## CONSIGNE
Réécrivez les lignes, de celle qui contient « поможем создать его » jusqu'à la fin des entrées, en changeant « костюм » en « наряд ». Le reste ne doit pas bouger.

## LISTE DES ENTRÉES
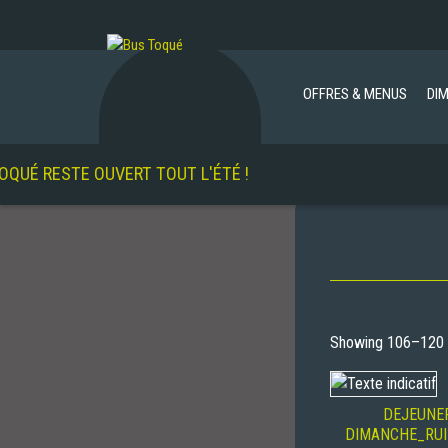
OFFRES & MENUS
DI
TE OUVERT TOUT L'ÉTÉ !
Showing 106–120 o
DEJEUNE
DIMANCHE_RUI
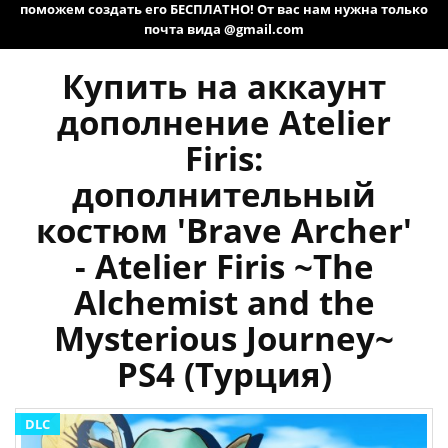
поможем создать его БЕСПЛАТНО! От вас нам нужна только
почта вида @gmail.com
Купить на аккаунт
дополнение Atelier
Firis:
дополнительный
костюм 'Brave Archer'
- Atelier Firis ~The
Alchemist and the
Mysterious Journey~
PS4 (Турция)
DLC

## RÉPONSE ATTENDUE
поможем создать его БЕСПЛАТНО! От вас нам нужна только
почта вида @gmail.com
Купить на аккаунт
дополнение Atelier
Firis:
дополнительный
наряд 'Brave Archer'
- Atelier Firis ~The
Alchemist and the
Mysterious Journey~
PS4 (Турция)
DLC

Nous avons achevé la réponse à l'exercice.